Plans for BC’s future

With college campuses across the northwest implementing different campus designs in order to sustain and promote student diversity, Bellevue College is considering projects to help include students from different communities on campus.

One of the more prominent designs is the college dormitories that are set to be built and be in use by 2018. BC’s Vice President of Administrative Services Ray White calls it student housing rather than dormitories, because, “it conjures up rooms with the showers down the hall with two or three people in bunks.”

White explained that due to cultural reasons, in each four-person unit, each student will have their own bedroom. On top of that, each unit will be equipped with a kitchen. In terms of rent, the plan is to price the student housing competitively with other student housing in the area, such as University of Washington or Seattle University’s dormitories.

According to White, “that strategy doesn’t reach some really needy students,” and in order to accommodate students with financial need, BC plans on using the profits from student housing to create a “scholarship fund for housing for students who really need it.”

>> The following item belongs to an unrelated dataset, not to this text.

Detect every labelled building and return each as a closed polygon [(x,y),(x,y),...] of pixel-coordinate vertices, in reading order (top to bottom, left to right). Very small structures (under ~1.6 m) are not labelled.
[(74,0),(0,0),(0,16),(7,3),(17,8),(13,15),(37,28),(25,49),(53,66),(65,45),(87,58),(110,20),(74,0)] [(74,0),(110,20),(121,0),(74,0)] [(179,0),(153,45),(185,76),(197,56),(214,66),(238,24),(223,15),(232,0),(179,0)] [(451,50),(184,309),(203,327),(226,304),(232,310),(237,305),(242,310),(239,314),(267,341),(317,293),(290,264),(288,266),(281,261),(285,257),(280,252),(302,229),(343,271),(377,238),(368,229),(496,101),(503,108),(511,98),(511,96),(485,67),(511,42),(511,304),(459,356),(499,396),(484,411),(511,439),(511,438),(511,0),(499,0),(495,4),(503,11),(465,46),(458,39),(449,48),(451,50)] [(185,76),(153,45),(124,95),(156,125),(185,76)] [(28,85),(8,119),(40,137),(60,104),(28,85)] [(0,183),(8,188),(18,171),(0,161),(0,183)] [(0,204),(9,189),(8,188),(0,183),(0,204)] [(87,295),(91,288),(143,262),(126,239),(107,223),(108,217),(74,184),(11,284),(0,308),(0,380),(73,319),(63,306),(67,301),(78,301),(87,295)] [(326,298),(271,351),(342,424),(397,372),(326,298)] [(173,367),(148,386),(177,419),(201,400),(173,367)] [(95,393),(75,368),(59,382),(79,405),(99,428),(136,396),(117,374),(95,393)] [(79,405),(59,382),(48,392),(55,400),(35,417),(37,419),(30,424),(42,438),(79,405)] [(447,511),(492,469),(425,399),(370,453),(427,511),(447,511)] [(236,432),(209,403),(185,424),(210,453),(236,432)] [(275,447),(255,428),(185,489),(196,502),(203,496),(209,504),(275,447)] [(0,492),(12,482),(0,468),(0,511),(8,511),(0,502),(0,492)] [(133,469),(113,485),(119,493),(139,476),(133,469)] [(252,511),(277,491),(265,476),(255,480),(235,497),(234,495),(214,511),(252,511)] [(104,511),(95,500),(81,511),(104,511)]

Dexter Johnson, executive director of campus operations at BC, explained that the student housing will be built on Kelsey Creek Road on the north side of campus. “The bus routes that run there will most likely be redirected to Coal Creek Road on the other side of campus,” Johnson noted.

Another focus on campus is to build more common spaces, according to White.

Some of the common spaces around campus include the library, the student lounge in L100, the tutoring center and the ends of the hallways on each floor of the R building. Each one is different and is designed to be a comfortable environment for all students to study in. “Students have different ideas about what can be a comfortable space and how they want to engage,” said White.

He believes these common spaces will be powerful learning spaces, explaining that being in class only teaches part of what any given student needs to understand the material.

BC also plans to put more focus on is inclusiveness in the admissions and advising offices in the B building on campus, as it is generally the first place a student will go on campus. White plans to renovate the current system for financial aid and admissions for it to become “a more welcoming, easier method or layout for students that won’t make them feel intimidated by the process.”

Currently, the plan is to do some preliminary modeling in that area of the B building, but eventually putting up a whole new building for the student services. This change “would be a big step forward,” remarked White.